Tracking interesting signals, new and old ideas in the field of economics and business.

Is there is a new model of venture incubation that would beat the ‘fire and forget’ model that many VC’s and angel investors are engaging in? Nova Spivack thinks there is. The technology futurist and serial entrepreneur thinks we should emulate a process akin to producing a film. He calls this a ‘production studio model’. In this approach an early investor works as a producer of ventures, not merely a founder or angel investor. Instead of spreading lots of fairly hands-off bets across dozens of companies, producers really focus and get deeply hands-on with a pipeline of projects of various stages. It’s a ‘Hollywood’ kind of model that can be emulated for start-ups, albeit in a more grassroots and distributed way, according to Spivack.

The 3 main stages of the production studio model:

  1. Sourcing candidate ideas from a few different streams (your own inventions, as well as those from people in your network, and from other inventors you find or who find you)
  2. Next, ‘option’ the best ideas with joint R&D agreements and/or with initial prototype funding to test them out.
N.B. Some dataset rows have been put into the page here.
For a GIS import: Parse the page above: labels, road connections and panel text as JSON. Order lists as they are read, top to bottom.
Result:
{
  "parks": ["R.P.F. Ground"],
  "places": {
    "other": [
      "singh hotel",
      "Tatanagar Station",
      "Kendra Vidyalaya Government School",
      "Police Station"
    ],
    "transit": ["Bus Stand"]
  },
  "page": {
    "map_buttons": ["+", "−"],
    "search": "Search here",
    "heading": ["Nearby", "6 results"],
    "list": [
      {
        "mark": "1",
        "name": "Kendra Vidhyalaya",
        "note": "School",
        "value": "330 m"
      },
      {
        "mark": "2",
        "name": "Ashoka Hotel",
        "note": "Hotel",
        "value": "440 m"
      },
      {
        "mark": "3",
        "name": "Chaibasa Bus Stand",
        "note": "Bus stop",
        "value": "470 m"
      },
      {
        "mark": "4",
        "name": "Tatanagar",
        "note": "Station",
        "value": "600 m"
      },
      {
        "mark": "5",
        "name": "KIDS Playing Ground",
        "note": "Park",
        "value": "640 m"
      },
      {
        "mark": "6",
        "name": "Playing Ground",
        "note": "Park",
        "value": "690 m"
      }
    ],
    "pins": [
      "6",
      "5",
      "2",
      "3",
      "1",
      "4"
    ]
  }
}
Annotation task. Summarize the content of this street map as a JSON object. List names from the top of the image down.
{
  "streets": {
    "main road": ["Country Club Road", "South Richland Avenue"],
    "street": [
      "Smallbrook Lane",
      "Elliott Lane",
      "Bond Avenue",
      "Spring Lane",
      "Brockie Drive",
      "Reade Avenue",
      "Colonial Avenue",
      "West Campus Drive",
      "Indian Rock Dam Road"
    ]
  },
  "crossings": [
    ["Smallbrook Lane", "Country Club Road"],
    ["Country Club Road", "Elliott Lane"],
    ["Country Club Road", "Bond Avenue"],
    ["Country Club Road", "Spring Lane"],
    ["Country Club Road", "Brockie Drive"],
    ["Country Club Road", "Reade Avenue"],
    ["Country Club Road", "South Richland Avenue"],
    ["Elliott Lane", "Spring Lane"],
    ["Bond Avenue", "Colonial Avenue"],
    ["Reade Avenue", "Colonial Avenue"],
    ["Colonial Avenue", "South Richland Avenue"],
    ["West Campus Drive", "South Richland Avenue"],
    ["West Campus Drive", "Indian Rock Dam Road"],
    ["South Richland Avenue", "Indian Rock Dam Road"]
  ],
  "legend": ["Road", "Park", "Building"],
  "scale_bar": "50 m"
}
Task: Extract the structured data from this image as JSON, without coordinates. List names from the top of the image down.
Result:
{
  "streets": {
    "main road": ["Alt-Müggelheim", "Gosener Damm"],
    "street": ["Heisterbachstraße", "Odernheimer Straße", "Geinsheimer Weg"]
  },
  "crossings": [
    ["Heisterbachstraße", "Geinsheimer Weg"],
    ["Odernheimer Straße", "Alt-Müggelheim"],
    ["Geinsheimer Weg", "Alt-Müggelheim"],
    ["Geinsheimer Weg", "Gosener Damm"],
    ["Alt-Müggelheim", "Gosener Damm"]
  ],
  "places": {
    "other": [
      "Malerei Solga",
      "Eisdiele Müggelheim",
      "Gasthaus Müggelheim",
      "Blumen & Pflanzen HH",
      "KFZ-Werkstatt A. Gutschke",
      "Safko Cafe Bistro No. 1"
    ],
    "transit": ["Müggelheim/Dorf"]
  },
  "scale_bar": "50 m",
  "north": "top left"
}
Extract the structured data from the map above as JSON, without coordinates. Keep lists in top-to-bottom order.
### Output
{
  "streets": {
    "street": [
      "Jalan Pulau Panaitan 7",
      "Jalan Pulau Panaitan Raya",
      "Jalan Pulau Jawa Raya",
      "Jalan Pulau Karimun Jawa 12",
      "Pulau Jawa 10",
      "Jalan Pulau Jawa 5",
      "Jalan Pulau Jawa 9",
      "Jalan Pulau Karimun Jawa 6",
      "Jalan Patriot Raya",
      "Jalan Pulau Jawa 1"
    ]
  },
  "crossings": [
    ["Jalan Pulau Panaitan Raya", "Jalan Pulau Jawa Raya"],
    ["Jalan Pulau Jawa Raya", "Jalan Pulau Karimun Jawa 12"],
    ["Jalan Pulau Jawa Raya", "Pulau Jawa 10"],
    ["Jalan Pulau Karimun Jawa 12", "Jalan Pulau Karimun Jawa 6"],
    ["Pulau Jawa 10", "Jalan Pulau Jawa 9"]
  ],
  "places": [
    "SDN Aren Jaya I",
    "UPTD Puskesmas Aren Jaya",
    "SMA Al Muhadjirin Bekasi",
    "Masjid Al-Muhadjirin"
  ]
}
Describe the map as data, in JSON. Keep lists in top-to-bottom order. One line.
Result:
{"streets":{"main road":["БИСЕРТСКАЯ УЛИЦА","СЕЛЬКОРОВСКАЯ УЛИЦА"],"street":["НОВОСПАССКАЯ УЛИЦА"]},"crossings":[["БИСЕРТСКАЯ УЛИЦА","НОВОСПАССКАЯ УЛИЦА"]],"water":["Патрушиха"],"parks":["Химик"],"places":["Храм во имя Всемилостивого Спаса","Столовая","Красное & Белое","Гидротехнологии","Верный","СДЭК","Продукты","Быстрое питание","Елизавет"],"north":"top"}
Then filter these prototypes and choose the best ones to produce.
  3. Form companies, build teams, develop business plans, branding and strategy, and bring additional funding together to develop the commercial offerings, launch, market, and grow them into full ventures.

The key is getting involved at or even before concept stage — even before there is a real team — and actively work to shape it into a venture, from concept through commercialization. It’s not exactly the same as the role of an angel or VC, or an EIR, or even a typical ‘superhero CEO’. It’s a new role that connects them all together.